Is grass-fed beef healthier for us than grain-fed beef? I've seen these claims: it's lower in fat and calories, has more omega-3 fatty acids and vitamins, and is a good source of conjugated linoleic acid. - Diana, Houston
First a note about the terms grass-fed and grain-fed. As a rule, beef cattle are raised on mother's milk, then on pasture grass for the first couple years. After that, most grass-fed cattle keep on grazing, but grain-fed cattle are sent to a feedlot to stuff themselves for a couple months prior to slaughter, a process called "finishing." A high-grain diet lets cattle put on as much as a pound of meat per six pounds of feed consumed. Large feedlots now account for 75 percent of U.S. beef production.

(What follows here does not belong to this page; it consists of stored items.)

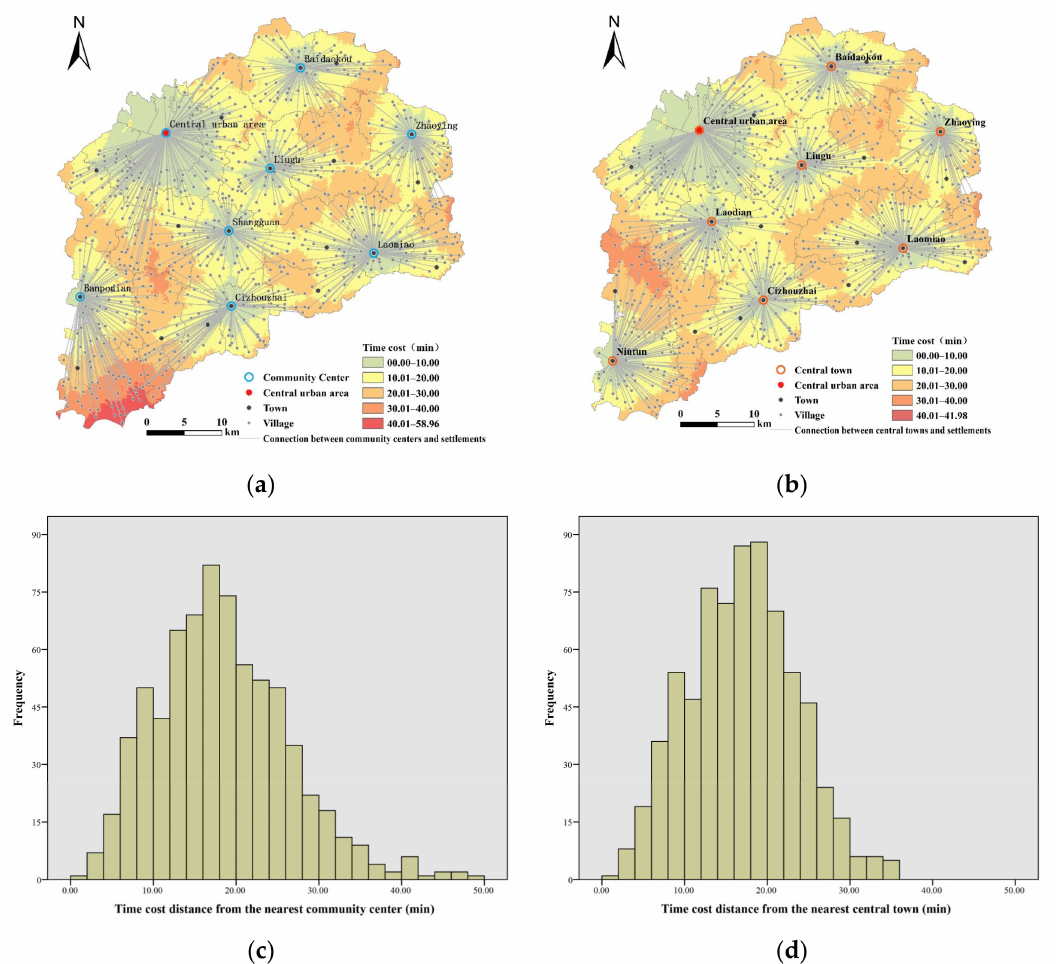
Figure 7. Distribution of indicators related to the spatial coverage of central towns: ( a ) Spatial distribution of the time cost distance from the nearest community center; ( b ) Spatial distribution of the time cost distance from the nearest central town; ( c ) Frequency distribution of the time cost distance from the nearest community center; ( d ) Frequency distribution of the time cost distance from the nearest central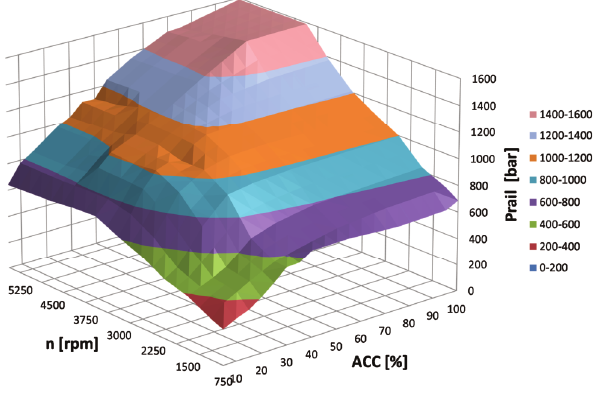
Fig. 8. Fuel pressure in the rail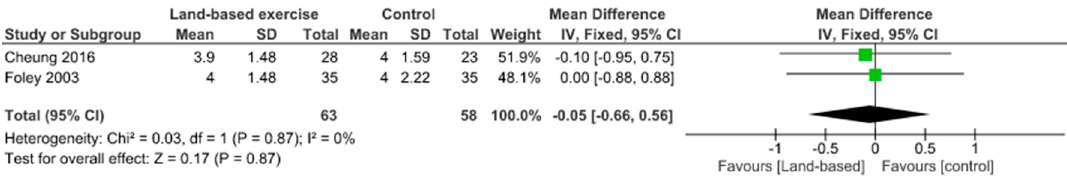
Figure 15. Sti ff ness: Aquatic exercise versus Control.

All the worse for us, some think. Several studies show grass-finished beef not only has significantly less fat than grain-fed, it's also higher in certain fats considered beneficial. Omega-3 fatty acids, linked to the prevention of heart disease, arthritis, cancer, and possibly depression, are significantly higher in grass-fed beef. So are those conjugated linoleic acids you mentioned, which may help reduce cancer, heart disease, diabetes, and fat buildup. Grass-fed beef is also higher in carotenoids, a source of vitamin A, plus vitamin E and other antioxidants that help prevent cancer and coronary heart disease.
Grain-fed beef doesn't come off worse in every comparison. It scores better on monounsaturated fat (one of the good ones). And anyway beef overall is leaner than it was years ago.

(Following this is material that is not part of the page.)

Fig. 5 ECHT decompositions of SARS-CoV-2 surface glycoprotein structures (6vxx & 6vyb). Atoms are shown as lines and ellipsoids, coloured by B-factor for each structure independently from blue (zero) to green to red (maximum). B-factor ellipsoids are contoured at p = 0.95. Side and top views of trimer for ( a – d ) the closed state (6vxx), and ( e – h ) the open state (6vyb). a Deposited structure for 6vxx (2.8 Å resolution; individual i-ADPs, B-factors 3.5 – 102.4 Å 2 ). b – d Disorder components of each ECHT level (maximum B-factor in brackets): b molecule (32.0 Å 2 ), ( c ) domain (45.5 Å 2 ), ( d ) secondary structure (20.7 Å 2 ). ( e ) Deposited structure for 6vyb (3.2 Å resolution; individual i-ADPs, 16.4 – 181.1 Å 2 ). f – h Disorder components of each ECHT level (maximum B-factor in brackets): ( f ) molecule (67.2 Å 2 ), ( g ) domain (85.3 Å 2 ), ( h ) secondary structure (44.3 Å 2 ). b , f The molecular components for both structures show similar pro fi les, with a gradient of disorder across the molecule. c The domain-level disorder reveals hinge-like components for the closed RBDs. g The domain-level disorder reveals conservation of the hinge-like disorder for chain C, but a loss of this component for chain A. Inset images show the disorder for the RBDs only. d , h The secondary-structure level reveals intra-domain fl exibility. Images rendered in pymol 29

So, is grass-fed beef better for you? I won't claim the difference is dramatic, but overall, given what we know, yes.
What about palatability? Researchers say cooked grass-fed beef contains compounds associated with a "green" smell, whereas those in grain-fed beef smell "soapy." But test results for taste, tenderness, and juiciness have been all over the place-the only thing that jumps out is that meat eaters seem to like what they're used to.
Grass-fed beef has two potential downsides: greenhouse gas emissions and price. Here we get into the delicate issue of bovine methane output or, for the uneducated, cow burps. (Yup-the main source is burps, not farts.) Methane is a major contributor to the greenhouse effect, and among the major producers of methane are cud eaters, including cows. The typical cow produces 200 to 400 quarts of methane a day.

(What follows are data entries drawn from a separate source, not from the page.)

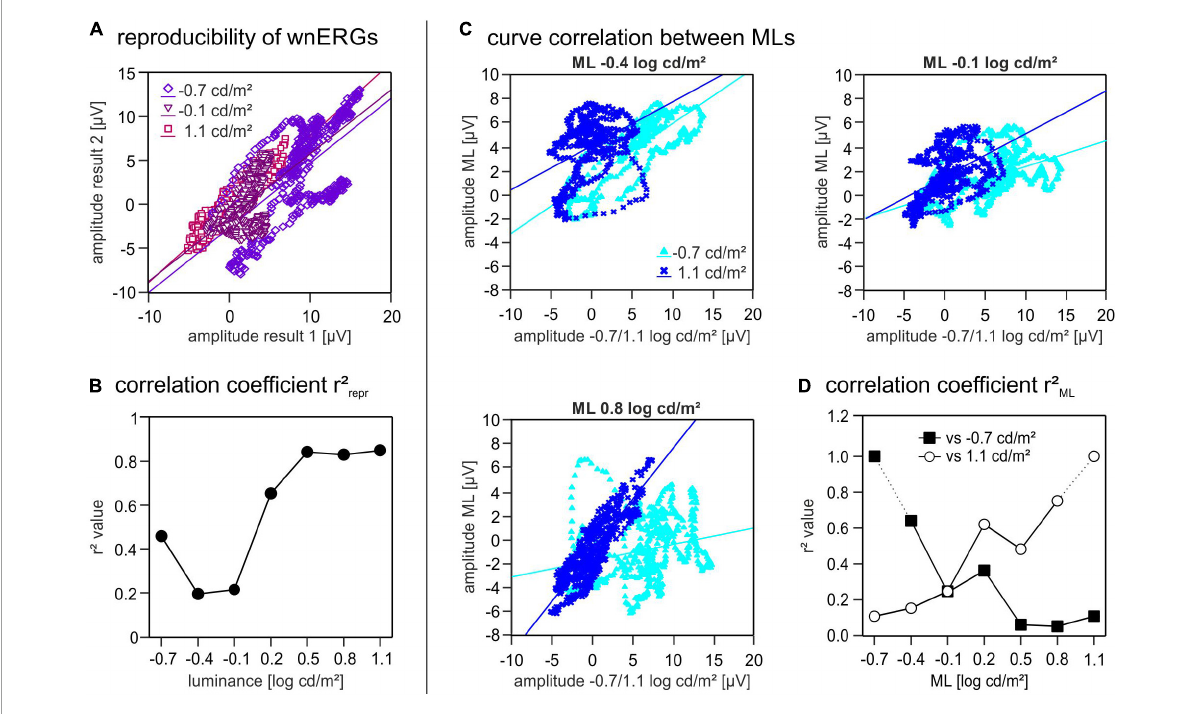
FIGURE4 Correlation coefficients. (A) Two repeated white noise electroretinogram (wnERG) recordings at one ML are plotted against each other [for three different mean luminances (MLs)]. Amplitudes of the first recording are shown on the abscissa and amplitudes of the second recordings are shown on the ordinate. Linear regression lines were fitted through all data sets. (B) r 2 repr values are plotted as a function of ML. (C) First and second wnERG recordings were further averaged at each ML. To study curve correlation between different MLs the wnERGs at all MLs were plotted against those obtained at –0.7 and at 1.1 log cd/m 2 on the X -axis. Potentials obtained at three different ML (–0.4, –0.1, and 0.8 log cd/m 2 ) are shown on the Y -axis. Linear regression lines were fitted through all data sets. (D) Linear regression of C gave two correlation coefficients r 2 ML for each ML (filled squares when plotted against –0.7 log cd/m 2 , open circles when plotted against 1.1 log cd/m 2 ).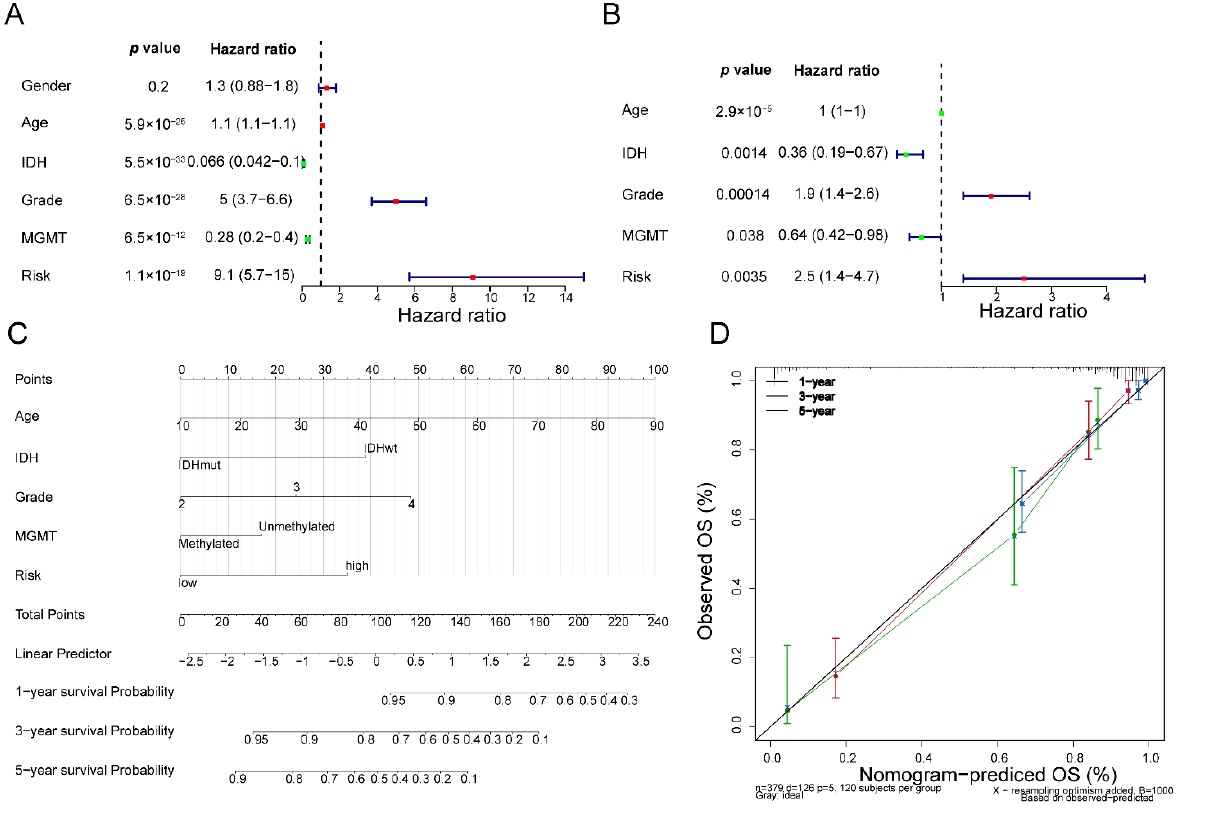
Figure 4. The fibroblast-related nomogram model: ( A ) forest map of univariate Cox regression analysis; ( B ) forest map of multivariate Cox regression analysis; ( C ) nomogram for predicting survival with independent prognostic factors; and ( D ) calibration curve for nomogram.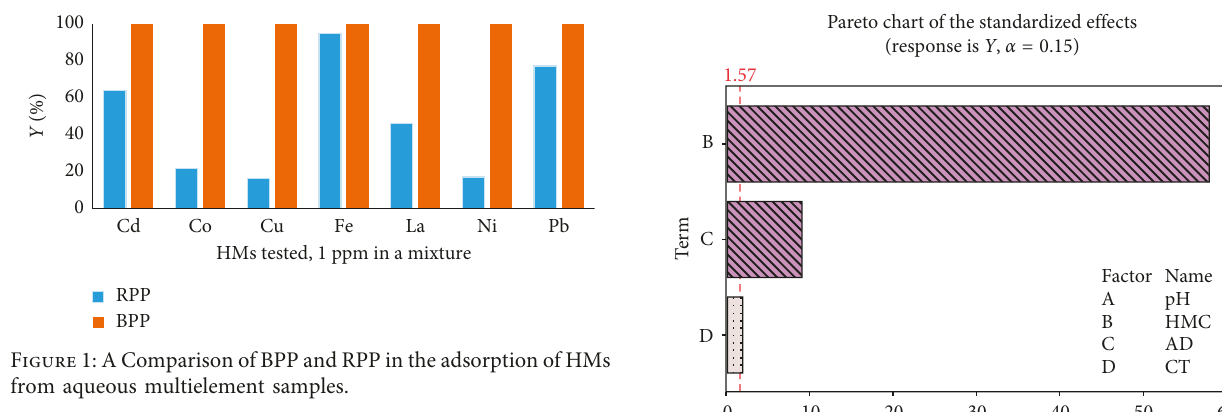
Pareto chart of the standardized effects (response is Y , α = 0.15)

A big advantage of grain finishing is that cattle get to the slaughterhouse sooner and thus produce less methane-just 13 percent of bovine greenhouse emissions are produced during the feedlot stage.
Don't expect that to be the last word, though. A couple years ago two scientists from the Humane Society (Koneswaran and Nierenberg, 2008) claimed raising beef cattle on grass produced 40 percent less greenhouse gases and consumed 85 percent less energy than the feedlot method to boot.
Not likely, said two scientists funded by the beef industry (Avery and Avery, also 2008). The grass-is-good claim was misleading, they said, because the feedlot beef used for comparison was Japanese Kobe beef, produced by pampered cattle that get fattened far more slowly than typical American grain-fed cows. The Averys calculated that because of the additional land required, producing the U.S. beef supply using only grass would release an extra 277 billion pounds of greenhouse gases per year.
Nonsense, the Humane Society scientists retorted. You need to figure in the emissions involved in transporting the feed, the greenhouse gases that get pulled out of the atmosphere by pastureland soil, and other esoteric factors I won't get into. Plus we shouldn't be eating so much meat anyway. If they ever get this settled, I'll let you know.
In the meantime, one thing nobody disputes is you'll pay a premium for grass-fed beef-a conservative estimate puts it at 16 percent. Some say grazing cattle in pasture is more humane than the feedlot method; if you agree (the evidence is mixed), perhaps you won't mind the extra expense. Or maybe you just prefer that grass-fed taste. But the health argument alone doesn't strike me as persuasive. For most Americans there's a simpler, cheaper way to eat healthy: eat less.